The Sunday Mail
BRIAN Chamboko loves table tennis.
For him the sport epitomises ‘everything’.
“It has even given me table manners,’’ he jokingly quips as he sits down for an interview.
For over a decade now, the 32-year-old has been among the country’s elite players. His rivalry with his ‘good friend’ Vikram Singh could be one of the reasons the game has survived this far.
The rivalry has even been called a ‘blessing’ to the local game.
“I believe this rivalry has in a way helped keep the local game afloat. There is a crop of players who are team Vikram and the other is team Brian,” said Chamboko.
“They emulate our type of play and it’s good to know we have made such huge, positive impact on the game,” he said.
“On the table, Vikram is my number one enemy, we always bring out the best in each other.
“However, once play is over, we are the very best of buddies,” said Chamboko, who is ranked fourth in the country.
The former Ellis Robins pupil is grateful for the opportunities table tennis has given him.
“I supply table tennis equipment, so in a way this sport is both my passion and my profession.
“Bringing these two worlds together is testimony of how this game has become part of me.
“I also do some coaching at Harare International School, and I am very passionate about nurturing talent and playing my part in ensuring that the game progresses,” he said.
After finishing 2018 as a silver medal winner in the open category of the Chinese Ambassadors Cup in Zambia last November, Chamboko has now set sights on this year’s Africa Games in Morocco in August.
“Zambia has become like a second home for me. I remember winning the Four Nations title there in 2009, and it was pleasing to go with Team Zimbabwe and claim another medal,” he said.
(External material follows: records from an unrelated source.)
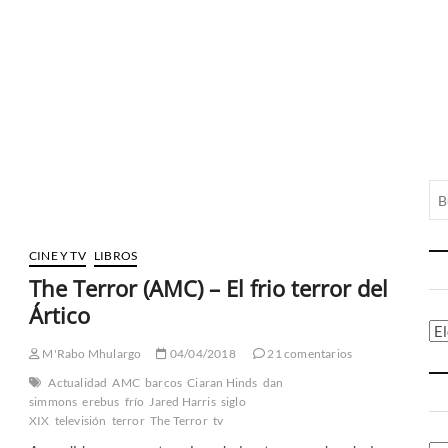
CINE Y TV
LIBROS
The Terror (AMC) – El frio terror del
Ártico
Ca
M'Rabo Mhulargo
04/04/2018
21 comentarios
Actualidad
AMC
barcos
Ciaran Hinds
dan
simmons
erebus
frío
Jared Harris
siglo
XIX
televisión
terror
The Terror
tv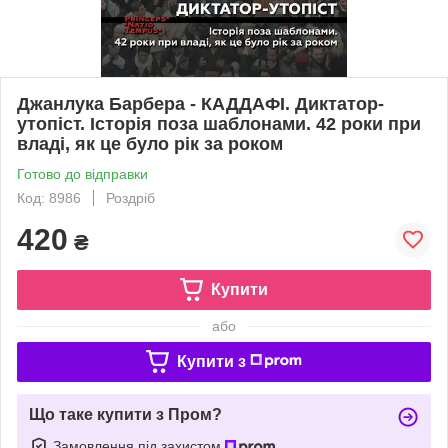
Джанлука Барбера - КАДДАФІ. Диктатор-
утопіст. Історія поза шаблонами. 42 роки при
владі, як це було рік за роком
Готово до відправки
Код: 8986
Роздріб
420
₴
Купити
або
Купити з
Що таке купити з Пром?
Замовлення під захистом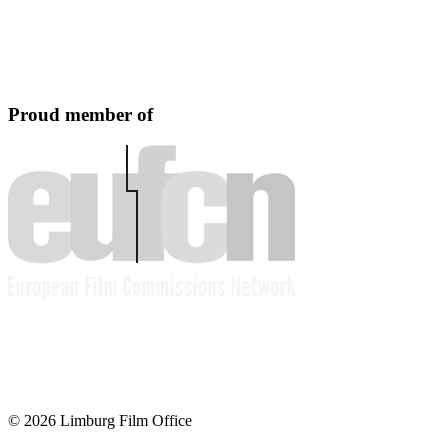
Proud member of
© 2026 Limburg Film Office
“For this year, my main focus will be on the Africa Games in Morocco,” he said.
While usually a jovial chap, Chamboko’s heart bleeds heavily for the state of table tennis in the country.
“We do not have running leagues, we are solely dependent on provincial tournaments, and the Zimbabwe Open and Zimbabwe Closed tournament are our only big tournaments.
“The prevailing financial challenges have obviously affected the game and there are some corporates and individuals playing for social, but my wish is that we all come together and have proper leagues running,” said Chamboko, who is also part of Zimbabwe Table Tennis technical team.
“In schools, we have managed to be vibrant, which is good, but the hope is that the same can happen at senior club and provincial level across all provinces,” said Chamboko.